Tears of indignation welled into her eyes, but she brushed them angrily aside. Why was life so dreadful, she wondered. Why did men exist to break women's hearts?—for she never doubted that the married state was one of heart-break. Such had been the lesson burned deep into her soul by suffering. A home of her own had been a sweet thought, but the serpent had entered her Eden, and she cared no more to stay there.

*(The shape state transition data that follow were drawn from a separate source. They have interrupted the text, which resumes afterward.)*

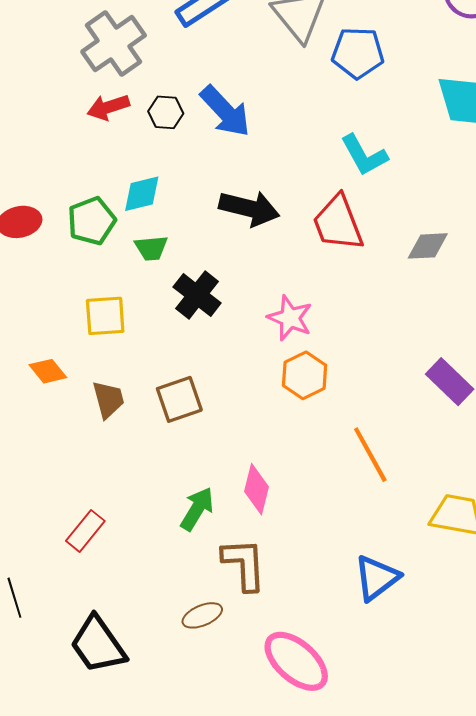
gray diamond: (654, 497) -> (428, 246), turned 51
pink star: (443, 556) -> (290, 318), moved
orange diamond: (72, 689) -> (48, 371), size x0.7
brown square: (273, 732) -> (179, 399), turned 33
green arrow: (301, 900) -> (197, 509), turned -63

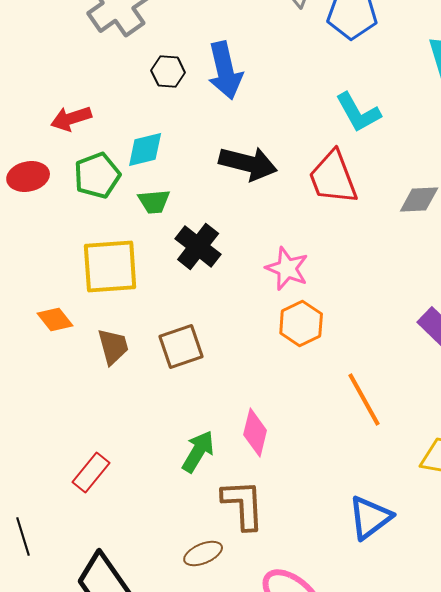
red arrow: (108, 107) -> (71, 118), moved
blue arrow: (225, 111) -> (225, 70), turned 30
yellow square: (105, 316) -> (110, 266), size x1.4

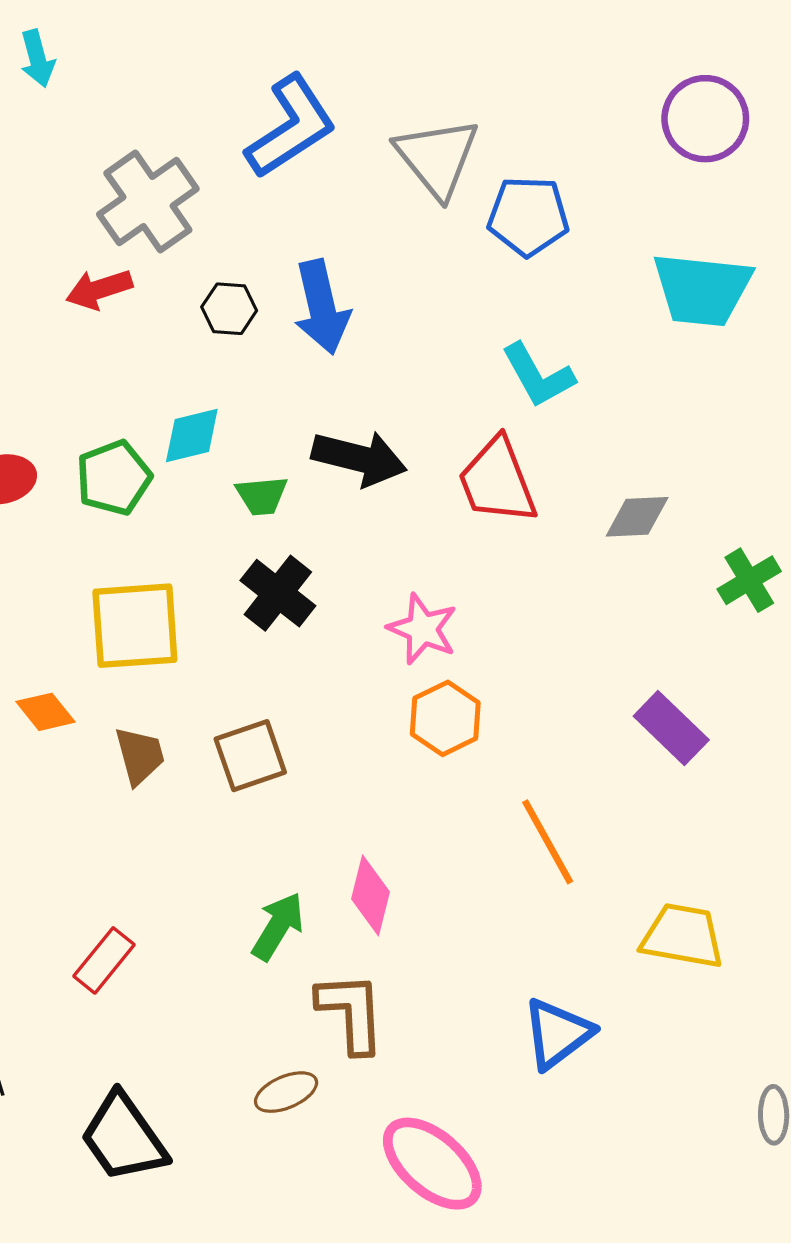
red arrow: (71, 118) -> (99, 289), moved
green trapezoid: (154, 202) -> (262, 496), moved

The next time Winthrop came it was openly, with a message from her father. All through the interview, which lasted for an hour, and was prolonged over the noonday meal, Dawn sat stiffly on the other side of Friend Ruth, watching the fishy eyes of the stranger and listening to his fulsome flatteries of the place, her small hands folded decorously, but her young heart beating painfully under the sheer folds of the 'kerchief.
On his fourth visit he bore a private letter from her father to Friend Ruth, and wore an air of assurance which made the girl's heart sink with nameless foreboding. Not even the praises of the girls for her handsome lover, their open envy of her future lot, or their merry taunts, could rouse her from a gravity which had begun to settle upon her.
This time Friend Ruth seemed to look upon the visitor in a different light. Not only was Dawn allowed to talk with him alone, but she was sent out with him for a walk in the woods.
Reluctantly she obeyed, frightened, she knew not why.
Harrington Winthrop had a winning way with him, and he was determined to win this proud, beautiful girl. Also, he was wise in the ways of the world, he did not force any undue attention upon her, but confined his conversation to telling her about the beautiful home he had seen. Rightly guessing that there was still much of the child about her, he went on to picture the house in detail, not hesitating to embellish it at will where his memory failed.
There was a garden with a fountain, and there should be flowers, all in profusion. There were clipped hedges, gravel paths, an arbor in a shady place, where she might bring her book or sewing, and where the sunshine would peer through the branches just enough to scatter gold about the leafy way.
In spite of her prejudices, she was interested. She could not help it. The longing for a real home of her own was great.
Then came the most difficult part of his task, which was to reconcile her to himself.
Skilfully he led the conversation about till he himself was the subject—his life since he had become a man and gone out into the world. Pathetically he talked of his own loneliness, until he touched the maternal chord in her nature and made her feel sorry for him. He opened up for her gaze depths of sympathy, tenderness, and pathos, which were purely imaginary and wholly impossible to his own nature. He launched into details of his own feelings which were the inspiration of the moment, because he saw they touched her. He told her how he had often been lonely almost to desperation, and how he had many and many a time pictured a home of his own, with a lovely wife at its head. The girl winced at the name "wife," but he went steadily on trying to take the strangeness out of the word, trying to touch her heart and fire her tenderness; for he rightly read the possibilities of love in the beautiful face, and it put him on his mettle to make it bloom for him.